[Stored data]
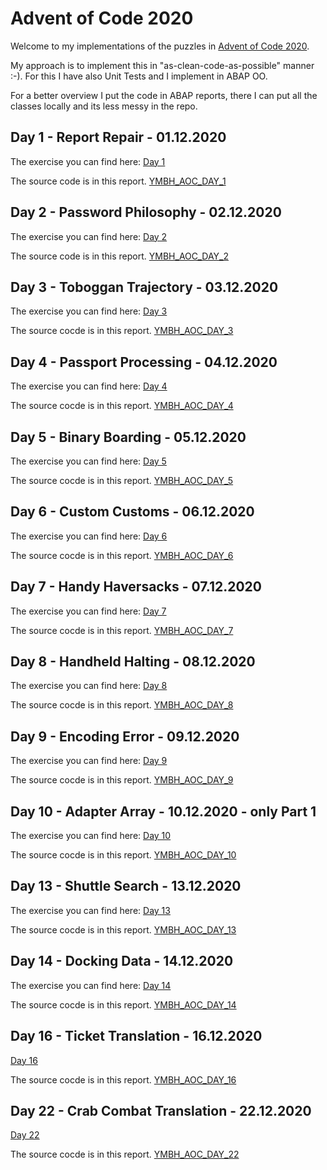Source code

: # Advent of Code 2020

Welcome to my implementations of the puzzles in [Advent of Code 2020](https://adventofcode.com/2020).

My approach is to implement this in "as-clean-code-as-possible" manner :-). For this I have also Unit Tests and I implement in ABAP OO.

For a better overview I put the code in ABAP reports, there I can put all the classes locally and its less messy in the repo.

## Day 1 - Report Repair - 01.12.2020

The exercise you can find here:
[Day 1](https://adventofcode.com/2020/day/1)

The source code is in this report.
[YMBH_AOC_DAY_1](/src/ymbh_aoc_day1.prog.abap)
## Day 2 - Password Philosophy - 02.12.2020

The exercise you can find here:
[Day 2](https://adventofcode.com/2020/day/2)

The source code is in this report.
[YMBH_AOC_DAY_2](/src/ymbh_aoc_day2.prog.abap)
## Day 3 - Toboggan Trajectory - 03.12.2020

The exercise you can find here:
[Day 3](https://adventofcode.com/2020/day/3)

The source cocde is in this report.
[YMBH_AOC_DAY_3](/src/ymbh_aoc_day3.prog.abap)
## Day 4 - Passport Processing - 04.12.2020

The exercise you can find here:
[Day 4](https://adventofcode.com/2020/day/4)

The source cocde is in this report.
[YMBH_AOC_DAY_4](/src/ymbh_aoc_day4.prog.abap)
## Day 5 - Binary Boarding - 05.12.2020

The exercise you can find here:
[Day 5](https://adventofcode.com/2020/day/5)

The source cocde is in this report.
[YMBH_AOC_DAY_5](/src/ymbh_aoc_day5.prog.abap)
## Day 6 - Custom Customs - 06.12.2020

The exercise you can find here:
[Day 6](https://adventofcode.com/2020/day/6)

The source cocde is in this report.
[YMBH_AOC_DAY_6](/src/ymbh_aoc_day6.prog.abap)
## Day 7 - Handy Haversacks - 07.12.2020

The exercise you can find here:
[Day 7](https://adventofcode.com/2020/day/7)

The source cocde is in this report.
[YMBH_AOC_DAY_7](/src/ymbh_aoc_day7.prog.abap)
## Day 8 - Handheld Halting - 08.12.2020

The exercise you can find here:
[Day 8](https://adventofcode.com/2020/day/8)

The source cocde is in this report.
[YMBH_AOC_DAY_8](/src/ymbh_aoc_day8.prog.abap)
## Day 9 - Encoding Error - 09.12.2020

The exercise you can find here:
[Day 9](https://adventofcode.com/2020/day/9)

The source cocde is in this report.
[YMBH_AOC_DAY_9](/src/ymbh_aoc_day9.prog.abap)

## Day 10 - Adapter Array - 10.12.2020 - only Part 1

The exercise you can find here:
[Day 10](https://adventofcode.com/2020/day/10)

The source cocde is in this report.
[YMBH_AOC_DAY_10](/src/ymbh_aoc_day10.prog.abap)



## Day 13 - Shuttle Search - 13.12.2020

The exercise you can find here:
[Day 13](https://adventofcode.com/2020/day/13)

The source cocde is in this report.
[YMBH_AOC_DAY_13](/src/ymbh_aoc_day13.prog.abap)

## Day 14 - Docking Data - 14.12.2020

The exercise you can find here:
[Day 14](https://adventofcode.com/2020/day/14)

The source cocde is in this report.
[YMBH_AOC_DAY_14](/src/ymbh_aoc_day14.prog.abap)



## Day 16 - Ticket Translation - 16.12.2020

[Day 16](https://adventofcode.com/2020/day/16)

The source cocde is in this report.
[YMBH_AOC_DAY_16](/src/ymbh_aoc_day16.prog.abap)



## Day 22 - Crab Combat Translation - 22.12.2020

[Day 22](https://adventofcode.com/2020/day/22)

The source cocde is in this report.
[YMBH_AOC_DAY_22](/src/ymbh_aoc_day22.prog.abap)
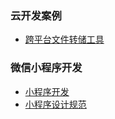 ### 云开发案例

- [跨平台文件转储工具](Web/CloudServers/fileDumpTool.md)

### 微信小程序开发

- [小程序开发](Web/CloudServers/smallRoutine.md)
- [小程序设计规范](Web/CloudServers/desingSpecification.md)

> [TASK TO COMPLETE] Please print everything from the start of the data down through the line containing "## Day 9 - Encoding Error - 09.12.2020", word for word, and leave the pictures out.

> [TASK OUTPUT]
Source code

: # Advent of Code 2020

Welcome to my implementations of the puzzles in [Advent of Code 2020](https://adventofcode.com/2020).

My approach is to implement this in "as-clean-code-as-possible" manner :-). For this I have also Unit Tests and I implement in ABAP OO.

For a better overview I put the code in ABAP reports, there I can put all the classes locally and its less messy in the repo.

## Day 1 - Report Repair - 01.12.2020

The exercise you can find here:
[Day 1](https://adventofcode.com/2020/day/1)

The source code is in this report.
[YMBH_AOC_DAY_1](/src/ymbh_aoc_day1.prog.abap)
## Day 2 - Password Philosophy - 02.12.2020

The exercise you can find here:
[Day 2](https://adventofcode.com/2020/day/2)

The source code is in this report.
[YMBH_AOC_DAY_2](/src/ymbh_aoc_day2.prog.abap)
## Day 3 - Toboggan Trajectory - 03.12.2020

The exercise you can find here:
[Day 3](https://adventofcode.com/2020/day/3)

The source cocde is in this report.
[YMBH_AOC_DAY_3](/src/ymbh_aoc_day3.prog.abap)
## Day 4 - Passport Processing - 04.12.2020

The exercise you can find here:
[Day 4](https://adventofcode.com/2020/day/4)

The source cocde is in this report.
[YMBH_AOC_DAY_4](/src/ymbh_aoc_day4.prog.abap)
## Day 5 - Binary Boarding - 05.12.2020

The exercise you can find here:
[Day 5](https://adventofcode.com/2020/day/5)

The source cocde is in this report.
[YMBH_AOC_DAY_5](/src/ymbh_aoc_day5.prog.abap)
## Day 6 - Custom Customs - 06.12.2020

The exercise you can find here:
[Day 6](https://adventofcode.com/2020/day/6)

The source cocde is in this report.
[YMBH_AOC_DAY_6](/src/ymbh_aoc_day6.prog.abap)
## Day 7 - Handy Haversacks - 07.12.2020

The exercise you can find here:
[Day 7](https://adventofcode.com/2020/day/7)

The source cocde is in this report.
[YMBH_AOC_DAY_7](/src/ymbh_aoc_day7.prog.abap)
## Day 8 - Handheld Halting - 08.12.2020

The exercise you can find here:
[Day 8](https://adventofcode.com/2020/day/8)

The source cocde is in this report.
[YMBH_AOC_DAY_8](/src/ymbh_aoc_day8.prog.abap)
## Day 9 - Encoding Error - 09.12.2020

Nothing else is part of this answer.